जगदीश खोलिया: Difference between TRUNCATE, DELETE and DROP

Monday, November 21, 2011

Difference between TRUNCATE, DELETE and DROP

Difference between TRUNCATE, DELETE and DROP?

DELETE & TRUNCATE are two TSQL commands used to remove records from a particular table. But they differ in how they execute and operate.
DELETE: (http://msdn.microsoft.com/en-us/library/ms189835.aspx)
- Removes some or all rows from a table.
- A WHERE clause can be used to only remove some rows.
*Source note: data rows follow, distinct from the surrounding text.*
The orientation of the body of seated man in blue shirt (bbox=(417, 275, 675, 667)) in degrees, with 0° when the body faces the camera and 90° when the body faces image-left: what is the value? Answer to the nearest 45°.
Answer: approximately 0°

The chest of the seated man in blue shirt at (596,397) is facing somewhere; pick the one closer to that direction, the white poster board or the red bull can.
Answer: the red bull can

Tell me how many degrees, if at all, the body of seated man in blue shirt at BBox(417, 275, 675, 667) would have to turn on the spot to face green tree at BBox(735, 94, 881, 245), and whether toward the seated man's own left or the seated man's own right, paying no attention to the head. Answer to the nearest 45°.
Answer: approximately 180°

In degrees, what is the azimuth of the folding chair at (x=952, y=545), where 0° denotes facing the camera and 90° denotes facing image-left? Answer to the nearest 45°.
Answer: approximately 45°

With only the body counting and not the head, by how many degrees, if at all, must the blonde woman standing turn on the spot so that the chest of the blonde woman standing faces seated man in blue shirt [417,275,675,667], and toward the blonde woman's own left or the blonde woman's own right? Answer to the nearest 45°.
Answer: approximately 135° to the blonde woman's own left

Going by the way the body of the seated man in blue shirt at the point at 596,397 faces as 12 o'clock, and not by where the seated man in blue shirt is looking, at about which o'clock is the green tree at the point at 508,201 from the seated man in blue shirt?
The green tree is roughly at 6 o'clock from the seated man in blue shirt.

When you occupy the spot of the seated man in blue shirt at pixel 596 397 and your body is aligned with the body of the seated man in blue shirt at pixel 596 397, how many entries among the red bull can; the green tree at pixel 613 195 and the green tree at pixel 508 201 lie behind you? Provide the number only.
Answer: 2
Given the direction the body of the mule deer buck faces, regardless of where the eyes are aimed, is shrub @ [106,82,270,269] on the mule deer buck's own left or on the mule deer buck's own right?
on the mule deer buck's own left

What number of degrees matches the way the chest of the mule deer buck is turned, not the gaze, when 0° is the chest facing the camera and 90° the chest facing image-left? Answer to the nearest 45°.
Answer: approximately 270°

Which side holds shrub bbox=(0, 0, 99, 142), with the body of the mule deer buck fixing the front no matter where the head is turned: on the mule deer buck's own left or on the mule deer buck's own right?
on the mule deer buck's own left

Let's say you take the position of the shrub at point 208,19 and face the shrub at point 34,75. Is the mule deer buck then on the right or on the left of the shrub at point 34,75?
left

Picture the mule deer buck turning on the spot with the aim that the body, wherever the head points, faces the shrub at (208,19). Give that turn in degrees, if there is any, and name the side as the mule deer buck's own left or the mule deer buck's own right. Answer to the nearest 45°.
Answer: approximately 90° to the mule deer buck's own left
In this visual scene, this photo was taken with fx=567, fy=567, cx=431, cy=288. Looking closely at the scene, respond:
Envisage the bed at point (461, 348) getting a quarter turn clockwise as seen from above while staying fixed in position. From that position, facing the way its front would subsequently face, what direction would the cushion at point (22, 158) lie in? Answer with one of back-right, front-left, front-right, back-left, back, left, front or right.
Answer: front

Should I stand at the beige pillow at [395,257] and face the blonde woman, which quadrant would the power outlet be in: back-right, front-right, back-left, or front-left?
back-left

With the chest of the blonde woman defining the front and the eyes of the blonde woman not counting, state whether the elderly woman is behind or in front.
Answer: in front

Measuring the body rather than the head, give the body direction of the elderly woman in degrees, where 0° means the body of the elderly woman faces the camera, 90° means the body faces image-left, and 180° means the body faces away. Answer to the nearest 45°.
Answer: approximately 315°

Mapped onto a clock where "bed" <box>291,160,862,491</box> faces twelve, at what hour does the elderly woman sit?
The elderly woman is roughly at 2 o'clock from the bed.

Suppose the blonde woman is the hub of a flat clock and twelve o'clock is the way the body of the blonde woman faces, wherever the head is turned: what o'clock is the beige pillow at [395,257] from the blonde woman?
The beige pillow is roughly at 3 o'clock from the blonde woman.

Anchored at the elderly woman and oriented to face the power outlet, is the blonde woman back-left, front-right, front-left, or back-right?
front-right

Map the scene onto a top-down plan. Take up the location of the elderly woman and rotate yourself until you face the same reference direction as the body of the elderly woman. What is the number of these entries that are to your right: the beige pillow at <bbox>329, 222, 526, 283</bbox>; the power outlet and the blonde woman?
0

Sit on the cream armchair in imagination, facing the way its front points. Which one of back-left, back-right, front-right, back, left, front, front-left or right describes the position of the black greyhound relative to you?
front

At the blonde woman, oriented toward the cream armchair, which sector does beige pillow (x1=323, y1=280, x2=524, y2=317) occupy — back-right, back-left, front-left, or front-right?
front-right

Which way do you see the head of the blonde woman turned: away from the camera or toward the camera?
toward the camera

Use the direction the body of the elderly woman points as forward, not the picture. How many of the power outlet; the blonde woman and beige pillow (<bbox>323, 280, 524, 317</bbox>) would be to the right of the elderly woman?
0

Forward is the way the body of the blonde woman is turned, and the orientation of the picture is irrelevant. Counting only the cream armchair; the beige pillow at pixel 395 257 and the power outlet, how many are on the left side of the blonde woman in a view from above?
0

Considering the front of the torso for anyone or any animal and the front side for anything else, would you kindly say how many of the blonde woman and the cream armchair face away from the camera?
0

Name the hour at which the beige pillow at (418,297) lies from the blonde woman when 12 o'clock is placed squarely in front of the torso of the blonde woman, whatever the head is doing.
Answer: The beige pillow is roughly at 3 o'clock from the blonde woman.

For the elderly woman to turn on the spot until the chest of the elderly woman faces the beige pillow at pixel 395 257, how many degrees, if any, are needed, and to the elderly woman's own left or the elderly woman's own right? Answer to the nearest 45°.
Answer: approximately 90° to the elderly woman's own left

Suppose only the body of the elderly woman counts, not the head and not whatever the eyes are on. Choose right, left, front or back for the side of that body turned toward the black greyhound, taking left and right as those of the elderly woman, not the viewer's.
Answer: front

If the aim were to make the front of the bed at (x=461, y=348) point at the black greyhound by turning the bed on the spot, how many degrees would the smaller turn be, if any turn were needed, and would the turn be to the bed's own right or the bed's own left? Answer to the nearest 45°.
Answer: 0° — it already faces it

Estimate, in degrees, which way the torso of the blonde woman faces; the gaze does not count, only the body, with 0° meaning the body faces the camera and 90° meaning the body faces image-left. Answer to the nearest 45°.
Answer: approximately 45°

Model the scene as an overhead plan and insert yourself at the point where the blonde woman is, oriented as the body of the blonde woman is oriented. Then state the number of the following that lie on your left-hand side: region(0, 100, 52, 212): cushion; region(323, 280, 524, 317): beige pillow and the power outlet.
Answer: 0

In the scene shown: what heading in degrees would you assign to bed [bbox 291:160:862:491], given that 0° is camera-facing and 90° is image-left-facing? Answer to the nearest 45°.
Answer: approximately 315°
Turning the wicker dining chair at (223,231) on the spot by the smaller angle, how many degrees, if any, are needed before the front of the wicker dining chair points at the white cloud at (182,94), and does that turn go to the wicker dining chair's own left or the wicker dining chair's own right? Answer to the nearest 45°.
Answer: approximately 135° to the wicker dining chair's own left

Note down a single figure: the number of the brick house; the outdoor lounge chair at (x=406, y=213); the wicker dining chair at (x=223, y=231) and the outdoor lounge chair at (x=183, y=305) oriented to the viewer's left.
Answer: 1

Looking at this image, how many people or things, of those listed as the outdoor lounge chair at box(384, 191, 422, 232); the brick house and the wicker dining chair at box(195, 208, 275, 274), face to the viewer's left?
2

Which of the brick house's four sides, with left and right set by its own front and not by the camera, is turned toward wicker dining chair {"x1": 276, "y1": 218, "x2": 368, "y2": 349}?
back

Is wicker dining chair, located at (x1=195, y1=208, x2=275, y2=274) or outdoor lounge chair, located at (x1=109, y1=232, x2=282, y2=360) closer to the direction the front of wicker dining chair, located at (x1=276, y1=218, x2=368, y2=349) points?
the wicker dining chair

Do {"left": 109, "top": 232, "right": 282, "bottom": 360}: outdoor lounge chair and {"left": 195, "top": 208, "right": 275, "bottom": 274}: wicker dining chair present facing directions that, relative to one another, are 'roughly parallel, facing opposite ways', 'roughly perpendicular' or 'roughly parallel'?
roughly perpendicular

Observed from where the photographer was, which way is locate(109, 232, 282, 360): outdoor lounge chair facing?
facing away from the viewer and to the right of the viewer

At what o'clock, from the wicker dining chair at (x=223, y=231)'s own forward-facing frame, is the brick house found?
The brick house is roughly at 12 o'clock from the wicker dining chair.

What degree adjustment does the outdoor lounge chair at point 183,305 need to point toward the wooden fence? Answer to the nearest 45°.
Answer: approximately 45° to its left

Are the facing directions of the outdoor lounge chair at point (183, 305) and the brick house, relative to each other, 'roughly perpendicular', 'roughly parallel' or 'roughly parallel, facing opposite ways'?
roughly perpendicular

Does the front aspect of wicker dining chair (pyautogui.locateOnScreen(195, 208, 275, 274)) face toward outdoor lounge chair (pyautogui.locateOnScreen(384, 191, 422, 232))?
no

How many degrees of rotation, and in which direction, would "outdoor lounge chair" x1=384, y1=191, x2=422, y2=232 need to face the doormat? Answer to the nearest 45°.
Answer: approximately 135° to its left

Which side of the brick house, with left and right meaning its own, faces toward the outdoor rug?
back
If no WHERE condition is specified, all rows will be removed.
- Causes all DELETE triggers on the table to fire.
- It deallocated records row-by-row in transaction logs and thus is slower than TRUNCATE.
- According to MS BOL, if a table is a heap or no clustered index is defined than the row-pages emptied are not deallocated and remain allocated in the heap. Thus no other object can reuse this associated space. Thus to deallocate the space a Clustered index is required or TABLOCK hint should be applied in the DELETE statement.
- Thus it requires more locks and database resources.
- This is a DML command as its is just used to manipulate/modify the table data. It does not change the property of a table.
TRUNCATE: (http://msdn.microsoft.com/en-us/library/ms177570.aspx)
- Removes all rows from a table.
- Does not require a WHERE clause, not allowed here.
- Identity columns are re-seeded on this operation, if no seed was defined then the default value 1 is used.
- No triggers are fired on this operation because it does not log individual rows.
- It deallocates data pages instead of rows in transaction logs, thus is faster than DELETE.
- Thus it also requires less number of locks.
- TRUNCATE is not possible when a table is reference by a Foreign Key or tables used in replication or with Indexed views.
- This is a DDL command as its resets identity columns, deallocates data pages and empty them for use of other objects in the database.
Note: It is a misconception among some people that TRUNCATE cannot be rolled back. But in reality TRUNCATE operation can be ROLLED BACKED. Thus DELETE & TRUNCATE both can be rollbacked if provided inside a transaction.
DROP: (http://msdn.microsoft.com/en-us/library/ms173790.aspx)
The DROP TABLE command removes one or more table(s) from the database.
- All related data, indexes, triggers, constraints, and permission specifications for those tables are dropped by them operation.
- Some objects like Views, Stored Procedures that references the dropped table are not dropped and must be explicitly dropped.
- Cannot drop a table that is referenced by any Foreign Key constraint.
- According to MS BOL, Large tables and indexes that use more than 128 extents are dropped in two separate phases: logical and physical. In the logical phase, the existing allocation units used by the table are marked for deallocation and locked until the transaction commits. In the physical phase, the IAM pages marked for deallocation are physically dropped in batches.